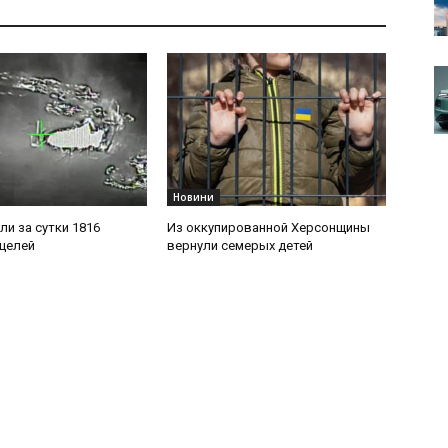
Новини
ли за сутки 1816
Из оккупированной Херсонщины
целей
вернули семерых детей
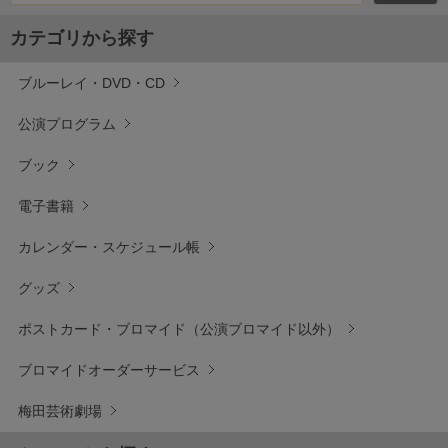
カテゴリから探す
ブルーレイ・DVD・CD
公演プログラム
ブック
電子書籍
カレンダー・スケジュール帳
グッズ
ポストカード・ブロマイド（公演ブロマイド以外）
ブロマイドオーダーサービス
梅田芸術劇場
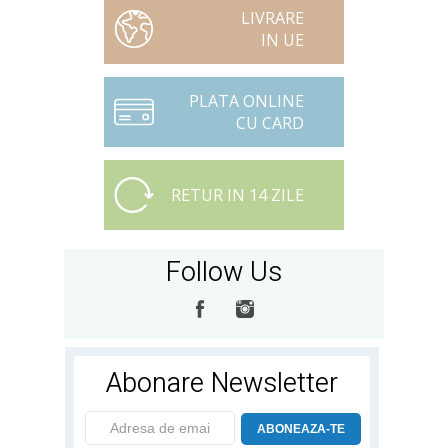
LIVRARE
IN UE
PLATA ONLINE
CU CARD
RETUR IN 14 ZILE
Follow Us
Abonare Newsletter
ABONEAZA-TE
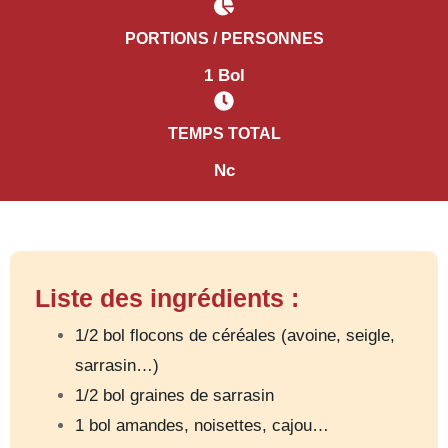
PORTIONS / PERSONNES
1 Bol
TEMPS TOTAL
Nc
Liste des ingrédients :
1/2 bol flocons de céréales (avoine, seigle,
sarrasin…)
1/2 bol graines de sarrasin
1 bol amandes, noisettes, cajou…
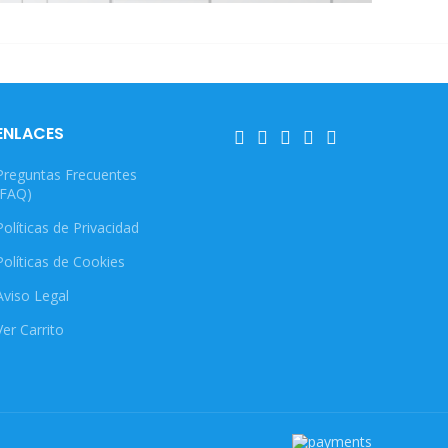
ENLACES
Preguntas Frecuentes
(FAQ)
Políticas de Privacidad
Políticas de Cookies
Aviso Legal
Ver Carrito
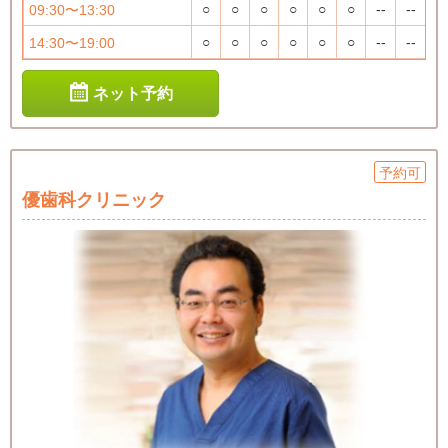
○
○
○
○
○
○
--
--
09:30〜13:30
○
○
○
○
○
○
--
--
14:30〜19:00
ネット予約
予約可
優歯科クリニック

## REQUIRED WORK
In the records above, find every line containing the word "sarrasin" and show it.

## OUTPUT
sarrasin…)
1/2 bol graines de sarrasin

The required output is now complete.